It is well known that only a small fraction of the original oil in place in a petroleum reservoir can be recovered with so called "primary" and "secondary" production methods. Various "tertiary" methods of increasing the recovery of oil contained in oil-bearing rocks have been devised. Among these tertiary recovery techniques is the method of injecting a miscible compound into the reservoir. The most common miscible compound used is carbon dioxide (CO.sub.2).
In the initial stages of a CO.sub.2 flood, CO.sub.2 gas is commonly purchased from a large CO.sub.2 distribution pipeline. The price of gas purchased from these pipelines is presently in the range of $1.00 to $1.50 per thousand standard cubic feet (MSCF).
After injecting CO.sub.2 into the reservoir for a period of time, associated gas production will contain increasingly high percentages of CO.sub.2 due to breakthrough of the injected CO.sub.2 gas. It is often economical to recycle this gas into the petroleum reservoir. However, this recycled gas commonly has several undesirable components contained in it and it must be processed before reinjection. The primary constituents that must be considered in processing of this gas are methane (CH.sub.4) and nitrogen (N.sub.2) because these gases will dramatically reduce the miscibility of the injected gas. Other components that should be considered are heavier hydrocarbons (because of both their economic value as separate products and because of their ability to offset the miscibility problems created by CH.sub.4 and N.sub.2), H.sub.2 S (because of safety concerns and sales specifications), and water (because of hydrate problems).
Extensive efforts have been devoted to developing an economical method for treating these gas streams and a large number of process schemes have been devised.
Chemical solvents (such as amines) have been considered for removal of CO.sub.2 from the hydrocarbon components. Use of these solvents becomes impractical in gas streams containing high concentrations of CO.sub.2 because of the large energy demand of amine reboilers and other equipment. Further, the CO.sub.2 is saturated with water in amine plants and this can create hydrate and corrosion problems downstream.
Distillation of CO.sub.2 from methane has also been considered. The relative volatility of methane and CO.sub.2 is very high and this distillation is in theory quite easy. However, the process must operate at relatively high pressure and low temperature and, therefore, the possibility of a solid carbon dioxide phase coexisting with vapor/liquid CO.sub.2 /CH.sub.4 mixture is high. Solutions to this problem have been proposed in U.S. Pat. Nos. 4,318,723, 4,293,322 et al. in which an additive (generally natural gasoline recycled from elsewhere in the plant) is introduced into the feed. This prevents CO.sub.2 freezing and also aids in breaking an ethane/CO.sub.2 azeotrope. These processes have several inherent disadvantages, however. Initially, these processes are extremely expensive from both a capital and operating perspective since it is necessary to provide multiple distillation columns and massive refrigeration capacity to cool the entire inlet gas stream to -40.degree. F. or colder. For example, in the example labeled "Table II" in U.S. Pat. No. 4,318,723, the feed temperature is reduced to -65.degree. F. This also results in the need to use exotic materials of construction for the process equipment.

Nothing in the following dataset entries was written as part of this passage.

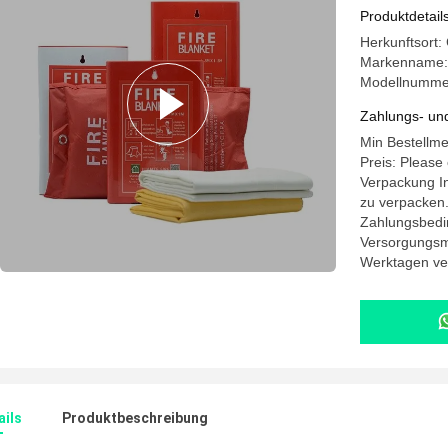
Produktdetail
Herkunftsort:
Markenname: 
Modellnumme
Zahlungs- un
Min Bestellm
Preis: Please
Verpackung In
zu verpacken
Zahlungsbedin
Versorgungsma
Werktagen ve
ails
Produktbeschreibung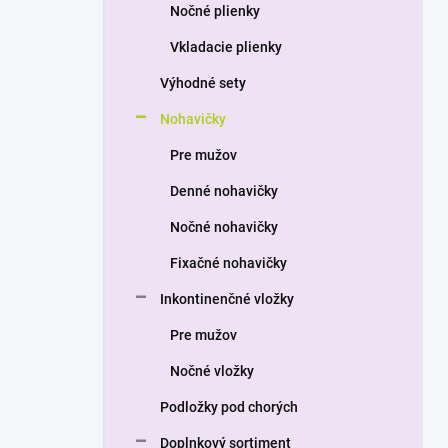
a
Nočné plienky
n
Vkladacie plienky
e
l
Výhodné sety
Nohavičky
Pre mužov
Denné nohavičky
Nočné nohavičky
Fixačné nohavičky
Inkontinenčné vložky
Pre mužov
Nočné vložky
Podložky pod chorých
Doplnkový sortiment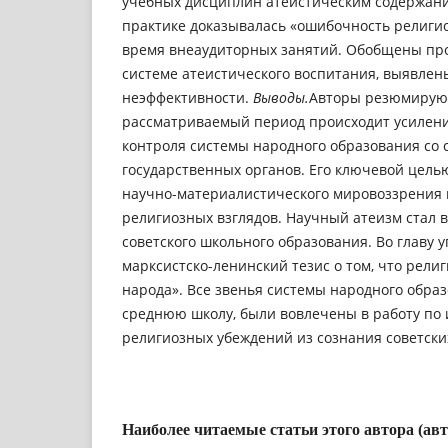
учебных дисциплин атеистическим содержание
практике доказывалась «ошибочность религио
время внеаудиторных занятий. Обобщены про
системе атеистического воспитания, выявле
неэффективности.
Выводы.
Авторы резюмируют
рассматриваемый период происходит усилени
контроля системы народного образования со
государственных органов. Его ключевой цел
научно-материалистического мировоззрения
религиозных взглядов. Научный атеизм стал
советского школьного образования. Во главу 
марксистско-ленинский тезис о том, что религ
народа». Все звенья системы народного обра
среднюю школу, были вовлечены в работу по
религиозных убеждений из сознания советски
Наиболее читаемые статьи этого автора (ав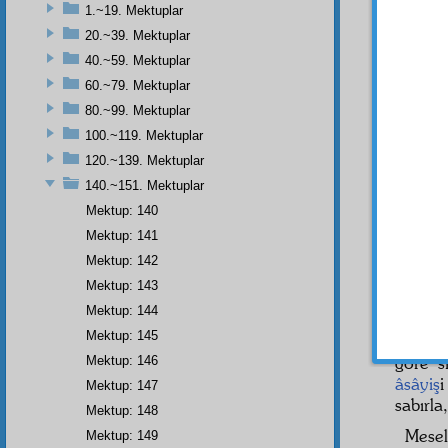
inayet
1.~19. Mektuplar
kaldı
20.~39. Mektuplar
eşyala
40.~59. Mektuplar
müsaad
bulunm
60.~79. Mektuplar
80.~99. Mektuplar
100.~119. Mektuplar
- 151
120.~139. Mektuplar
140.~151. Mektuplar
Mektup: 140
B
Mektup: 141
Mektup: 142
Mektup: 143
Aziz
k
Mektup: 144
Mektup: 145
Bizim
göre s
Mektup: 146
âsâyiş
Mektup: 147
sabırla
Mektup: 148
Mese
Mektup: 149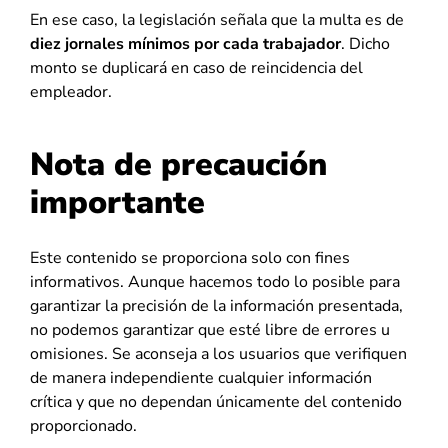
En ese caso, la legislación señala que la multa es de
diez jornales mínimos por cada trabajador
. Dicho
monto se duplicará en caso de reincidencia del
empleador.
Nota de precaución
importante
Este contenido se proporciona solo con fines
informativos. Aunque hacemos todo lo posible para
garantizar la precisión de la información presentada,
no podemos garantizar que esté libre de errores u
omisiones. Se aconseja a los usuarios que verifiquen
de manera independiente cualquier información
crítica y que no dependan únicamente del contenido
proporcionado.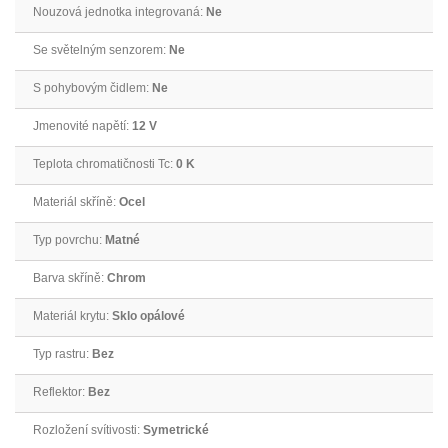
Nouzová jednotka integrovaná:
Ne
Se světelným senzorem:
Ne
S pohybovým čidlem:
Ne
Jmenovité napětí:
12 V
Teplota chromatičnosti Tc:
0 K
Materiál skříně:
Ocel
Typ povrchu:
Matné
Barva skříně:
Chrom
Materiál krytu:
Sklo opálové
Typ rastru:
Bez
Reflektor:
Bez
Rozložení svítivosti:
Symetrické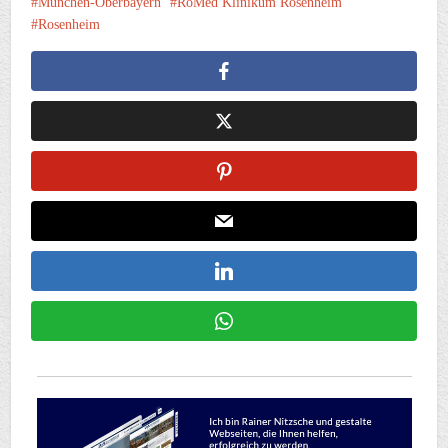
München-Oberbayern
RoMed Klinikum Rosenheim
Rosenheim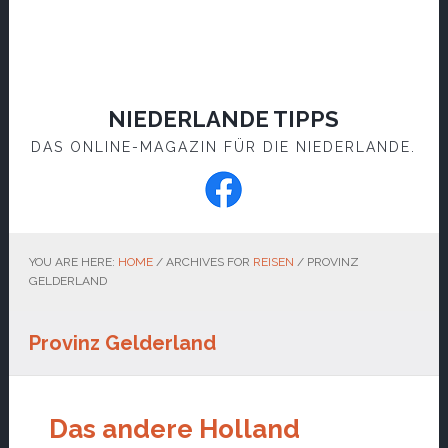
NIEDERLANDE TIPPS
DAS ONLINE-MAGAZIN FÜR DIE NIEDERLANDE.
YOU ARE HERE:
HOME
/
ARCHIVES FOR
REISEN
/
PROVINZ
GELDERLAND
Provinz Gelderland
Das andere Holland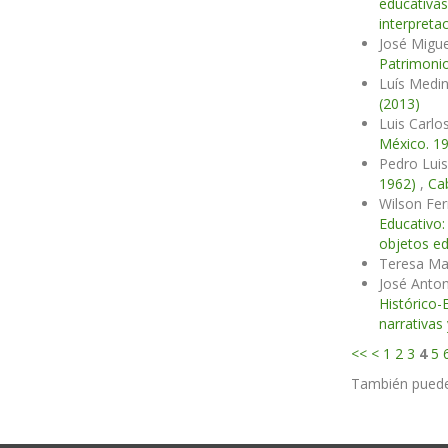
educativa
interpreta
José Migu
Patrimonio
Luís Medi
(2013)
Luis Carl
México. 1
Pedro Luis
1962)
,
Cab
Wilson Fer
Educativo:
objetos ed
Teresa Mar
José Anton
Histórico-
narrativas
<<
<
1
2
3
4
5
También pued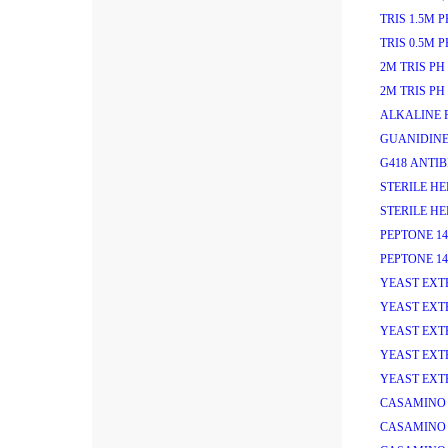
TRIS 1.5M PH
TRIS 0.5M PH
2M TRIS PH 
2M TRIS PH 
ALKALINE P
GUANIDINE
G418 ANTIB
STERILE HEP
STERILE HEP
PEPTONE 14
PEPTONE 14
YEAST EXT
YEAST EXT
YEAST EXT
YEAST EXT
YEAST EXT
CASAMINO 
CASAMINO 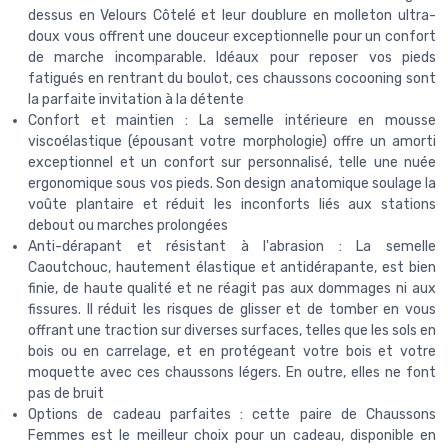
dessus en Velours Côtelé et leur doublure en molleton ultra-
doux vous offrent une douceur exceptionnelle pour un confort
de marche incomparable. Idéaux pour reposer vos pieds
fatigués en rentrant du boulot, ces chaussons cocooning sont
la parfaite invitation à la détente
Confort et maintien : La semelle intérieure en mousse
viscoélastique (épousant votre morphologie) offre un amorti
exceptionnel et un confort sur personnalisé, telle une nuée
ergonomique sous vos pieds. Son design anatomique soulage la
voûte plantaire et réduit les inconforts liés aux stations
debout ou marches prolongées
Anti-dérapant et résistant à l'abrasion : La semelle
Caoutchouc, hautement élastique et antidérapante, est bien
finie, de haute qualité et ne réagit pas aux dommages ni aux
fissures. Il réduit les risques de glisser et de tomber en vous
offrant une traction sur diverses surfaces, telles que les sols en
bois ou en carrelage, et en protégeant votre bois et votre
moquette avec ces chaussons légers. En outre, elles ne font
pas de bruit
Options de cadeau parfaites : cette paire de Chaussons
Femmes est le meilleur choix pour un cadeau, disponible en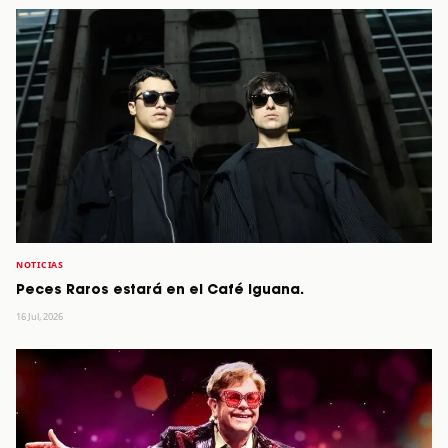
NOTICIAS
Peces Raros estará en el Café Iguana.
16 Jul, 2026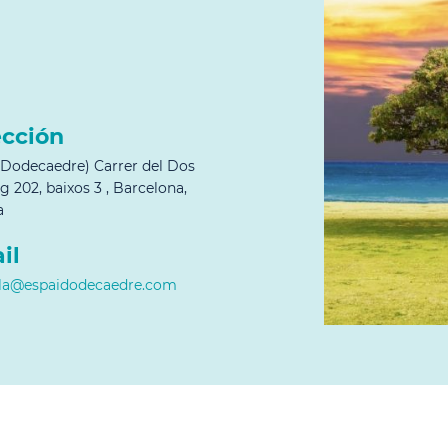
ección
 Dodecaedre) Carrer del Dos
g 202, baixos 3 , Barcelona,
a
il
ela@espaidodecaedre.com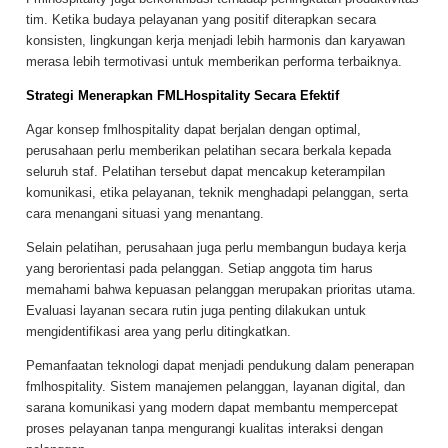
tim. Ketika budaya pelayanan yang positif diterapkan secara
konsisten, lingkungan kerja menjadi lebih harmonis dan karyawan
merasa lebih termotivasi untuk memberikan performa terbaiknya.
Strategi Menerapkan FMLHospitality Secara Efektif
Agar konsep fmlhospitality dapat berjalan dengan optimal,
perusahaan perlu memberikan pelatihan secara berkala kepada
seluruh staf. Pelatihan tersebut dapat mencakup keterampilan
komunikasi, etika pelayanan, teknik menghadapi pelanggan, serta
cara menangani situasi yang menantang.
Selain pelatihan, perusahaan juga perlu membangun budaya kerja
yang berorientasi pada pelanggan. Setiap anggota tim harus
memahami bahwa kepuasan pelanggan merupakan prioritas utama.
Evaluasi layanan secara rutin juga penting dilakukan untuk
mengidentifikasi area yang perlu ditingkatkan.
Pemanfaatan teknologi dapat menjadi pendukung dalam penerapan
fmlhospitality. Sistem manajemen pelanggan, layanan digital, dan
sarana komunikasi yang modern dapat membantu mempercepat
proses pelayanan tanpa mengurangi kualitas interaksi dengan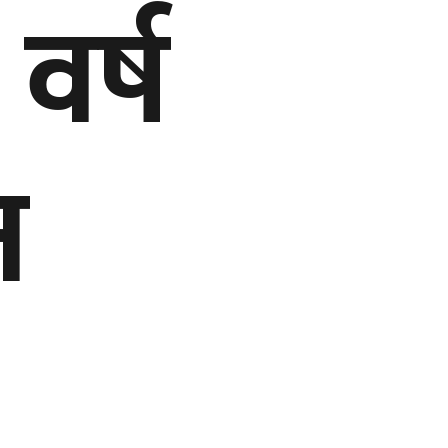
 वर्ष
न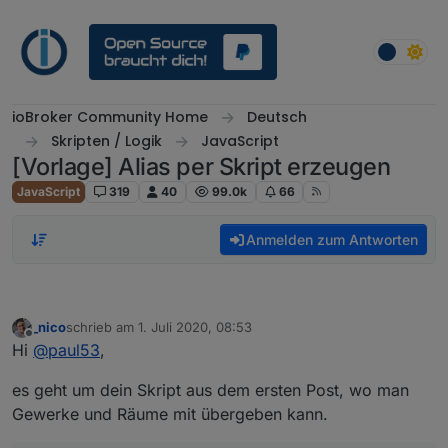
Weiter zum Inhalt
ioBroker Community Home
Deutsch
Skripten / Logik
JavaScript
[Vorlage] Alias per Skript erzeugen
JavaScript
319
40
99.0k
66
Anmelden zum Antworten
_nico
schrieb am
1. Juli 2020, 08:53
zuletzt editiert von
Offline
Hi
@
paul53
,
es geht um dein Skript aus dem ersten Post, wo man
Gewerke und Räume mit übergeben kann.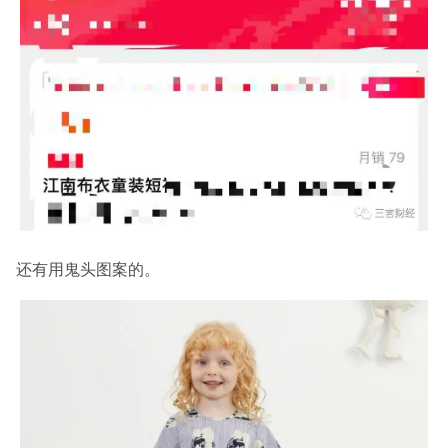
还有用鬼头图案的。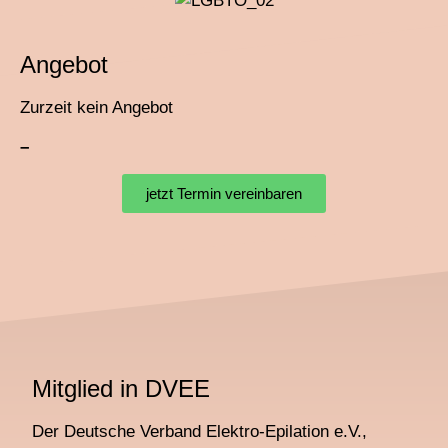
Angebot
Zurzeit kein Angebot
–
jetzt Termin vereinbaren
Mitglied in DVEE
Der Deutsche Verband Elektro-Epilation e.V.,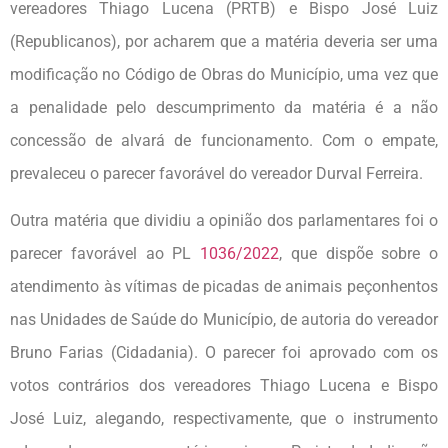
vereadores Thiago Lucena (PRTB) e Bispo José Luiz
(Republicanos), por acharem que a matéria deveria ser uma
modificação no Código de Obras do Município, uma vez que
a penalidade pelo descumprimento da matéria é a não
concessão de alvará de funcionamento. Com o empate,
prevaleceu o parecer favorável do vereador Durval Ferreira.
Outra matéria que dividiu a opinião dos parlamentares foi o
parecer favorável ao PL
1036/2022
, que dispõe sobre o
atendimento às vítimas de picadas de animais peçonhentos
nas Unidades de Saúde do Município, de autoria do vereador
Bruno Farias (Cidadania). O parecer foi aprovado com os
votos contrários dos vereadores Thiago Lucena e Bispo
José Luiz, alegando, respectivamente, que o instrumento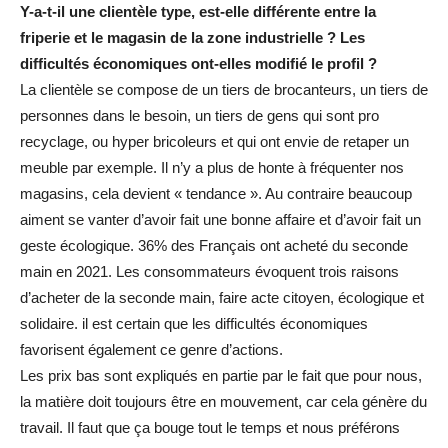
Y-a-t-il une clientèle type, est-elle différente entre la
friperie et le magasin de la zone industrielle ? Les
difficultés économiques ont-elles modifié le profil ?
La clientèle se compose de un tiers de brocanteurs, un tiers de
personnes dans le besoin, un tiers de gens qui sont pro
recyclage, ou hyper bricoleurs et qui ont envie de retaper un
meuble par exemple. Il n’y a plus de honte à fréquenter nos
magasins, cela devient « tendance ». Au contraire beaucoup
aiment se vanter d’avoir fait une bonne affaire et d’avoir fait un
geste écologique. 36% des Français ont acheté du seconde
main en 2021. Les consommateurs évoquent trois raisons
d’acheter de la seconde main, faire acte citoyen, écologique et
solidaire. il est certain que les difficultés économiques
favorisent également ce genre d’actions.
Les prix bas sont expliqués en partie par le fait que pour nous,
la matière doit toujours être en mouvement, car cela génère du
travail. Il faut que ça bouge tout le temps et nous préférons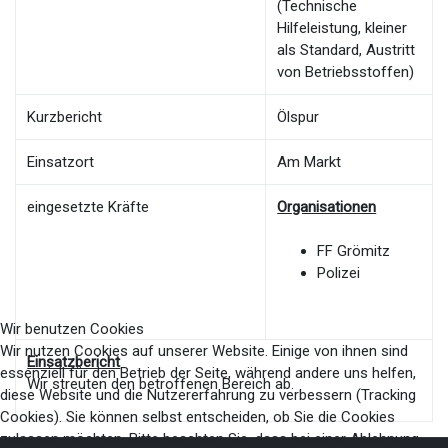
(Technische
Hilfeleistung, kleiner
als Standard, Austritt
von Betriebsstoffen)
Kurzbericht
Ölspur
Einsatzort
Am Markt
eingesetzte Kräfte
Organisationen
FF Grömitz
Polizei
Wir benutzen Cookies
Wir nutzen Cookies auf unserer Website. Einige von ihnen sind
Einsatzbericht
essenziell für den Betrieb der Seite, während andere uns helfen,
Wir streuten den betroffenen Bereich ab.
diese Website und die Nutzererfahrung zu verbessern (Tracking
Cookies). Sie können selbst entscheiden, ob Sie die Cookies
zulassen möchten. Bitte beachten Sie, dass bei einer Ablehnung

Further, the process produces sour, high vapor pressure liquid streams that must be subjected to additional processing before sale. Further, the ultimate value of the liquid products is offset by the need to purchase additional CO.sub.2 as a result of the lost gas volume, i.e., there is significant shrinkage associated with the process.
Simpler techniques for treating hydrocarbon rich CO.sub.2 streams have also been proposed in broad conceptual terms. For example, in "Looking at CO.sub.2 Recovery in Enhanced-Oil-Recovery Projects," Oil and Gas Journal, Dec. 24, 1984, the authors show a "Straight Refrigeration" process for separating hydrocarbons from CO.sub.2. However, this process also has several inherent disadvantages. Initially, as with the processes described in the above-mentioned patents, the inlet gas stream must be cooled to -40.degree. F. or colder for recovery of C.sub.3 +, requiring extremely high refrigeration capacity. Further, the liquid stream produced by this process would require further treatment before sale since it will have a high vapor pressure (approximately 40 psia RVP) as well as unacceptable CO.sub.2 and H.sub.2 S concentrations. Finally, a large portion of the C.sub.4 + would go overhead and be unnecessarily wasted since no rectification section is provided on the column.
In summary, it is desirable to create a process that recognizes the ability of ethane, propane and butane to overcome the negative effects of nitrogen and methane on the miscibility of CO.sub.2 injection gas. It is further desirable to create a process that produces both acceptable CO.sub.2 injection gas and saleable liquid products. It is further desirable to create a process that treats CO.sub.2 injection gas is an economical manner from both a capital investment and operating expense perspective. It is further desirable to create a process that does not require elaborate processing to overcome the CO.sub.2 /C.sub.2 H.sub.6 azeotrope or to avoid CO.sub.2 solid formation. It is further desirable to create a process which minimizes the shrinkage of the CO.sub.2 injection gas.